引用文 —

__________

神経発達疾患における記憶の時空間的組織とその破壊



The spatiotemporal organization of episodic memory and its disruption in a neurodevelopmental disorder.

Mastrogiuseppe M(1)(2), Bertelsen N(1)(3), Bedeschi MF(4), Lee SA(5).
Author information:
(1)Center for Mind/Brain Sciences (CIMeC), University of Trento, Rovereto, Italy.
(2)Department of Human Studies, University of Trieste, Trieste, Italy.
(3)Center for Neuroscience and Cognitive Systems (CNCS), Italian Institute of Technology, Rovereto, TN, Italy.

__________

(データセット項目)
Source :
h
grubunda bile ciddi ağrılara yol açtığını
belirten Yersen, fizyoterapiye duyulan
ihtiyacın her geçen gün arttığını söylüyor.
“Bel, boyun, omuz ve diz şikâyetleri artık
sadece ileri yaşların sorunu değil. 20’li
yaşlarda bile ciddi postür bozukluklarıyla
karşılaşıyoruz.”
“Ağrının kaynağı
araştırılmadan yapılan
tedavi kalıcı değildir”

__________

指示事項 —
引用文の「神経発達疾患における記憶の時空間的組織とその破壊」から「Trieste, Trieste, Italy.」までの部分（両端を含む）を、「記憶」を「エピソード記憶」に置き換えて書き直してください。 これらの項目は引用文とは関係がありません。

課題への回答 —
神経発達疾患におけるエピソード記憶の時空間的組織とその破壊



The spatiotemporal organization of episodic memory and its disruption in a neurodevelopmental disorder.

Mastrogiuseppe M(1)(2), Bertelsen N(1)(3), Bedeschi MF(4), Lee SA(5).
Author information:
(1)Center for Mind/Brain Sciences (CIMeC), University of Trento, Rovereto, Italy.
(2)Department of Human Studies, University of Trieste, Trieste, Italy.